Reproduce the listing below word for word, leaving out the pictures.

— start Stored records —

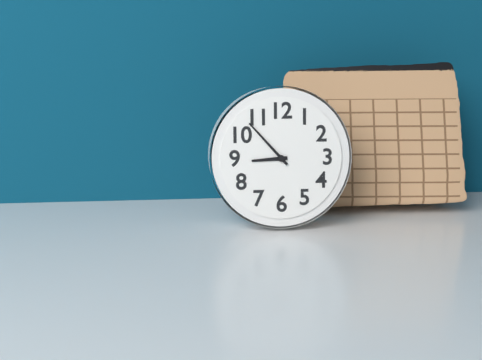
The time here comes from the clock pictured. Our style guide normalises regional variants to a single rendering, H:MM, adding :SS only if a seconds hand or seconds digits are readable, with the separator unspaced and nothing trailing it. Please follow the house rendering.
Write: 8:53
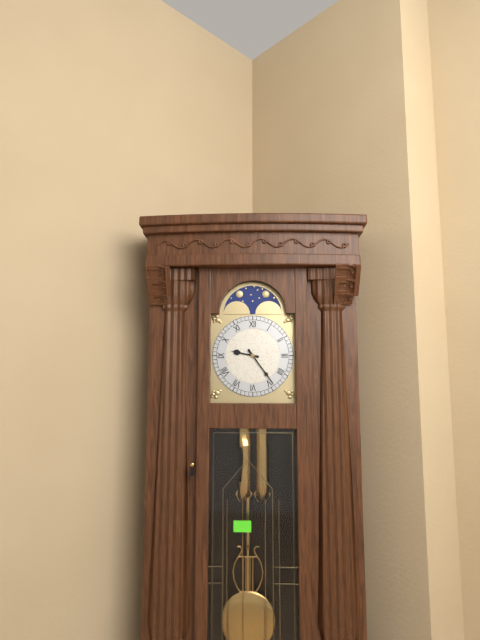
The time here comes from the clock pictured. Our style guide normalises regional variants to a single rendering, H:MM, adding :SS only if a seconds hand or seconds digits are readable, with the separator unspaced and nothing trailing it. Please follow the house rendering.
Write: 9:24
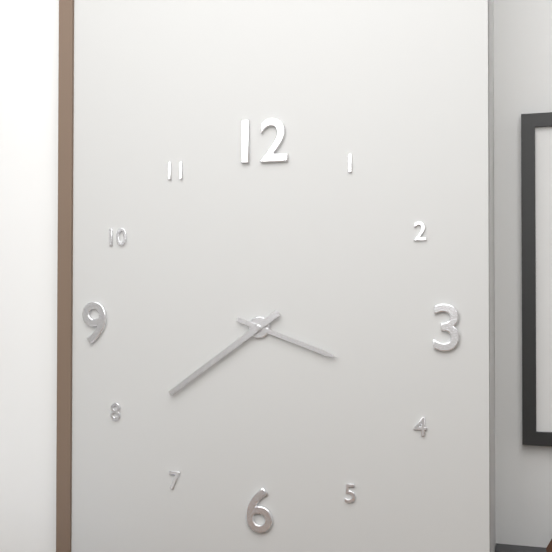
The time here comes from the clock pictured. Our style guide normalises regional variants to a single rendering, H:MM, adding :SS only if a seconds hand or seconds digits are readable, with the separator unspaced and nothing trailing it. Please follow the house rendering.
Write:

— end Stored records —

- Solution to this problem:
The time here comes from the clock pictured. Our style guide normalises regional variants to a single rendering, H:MM, adding :SS only if a seconds hand or seconds digits are readable, with the separator unspaced and nothing trailing it. Please follow the house rendering.
Write: 8:53
The time here comes from the clock pictured. Our style guide normalises regional variants to a single rendering, H:MM, adding :SS only if a seconds hand or seconds digits are readable, with the separator unspaced and nothing trailing it. Please follow the house rendering.
Write: 9:24
The time here comes from the clock pictured. Our style guide normalises regional variants to a single rendering, H:MM, adding :SS only if a seconds hand or seconds digits are readable, with the separator unspaced and nothing trailing it. Please follow the house rendering.
Write:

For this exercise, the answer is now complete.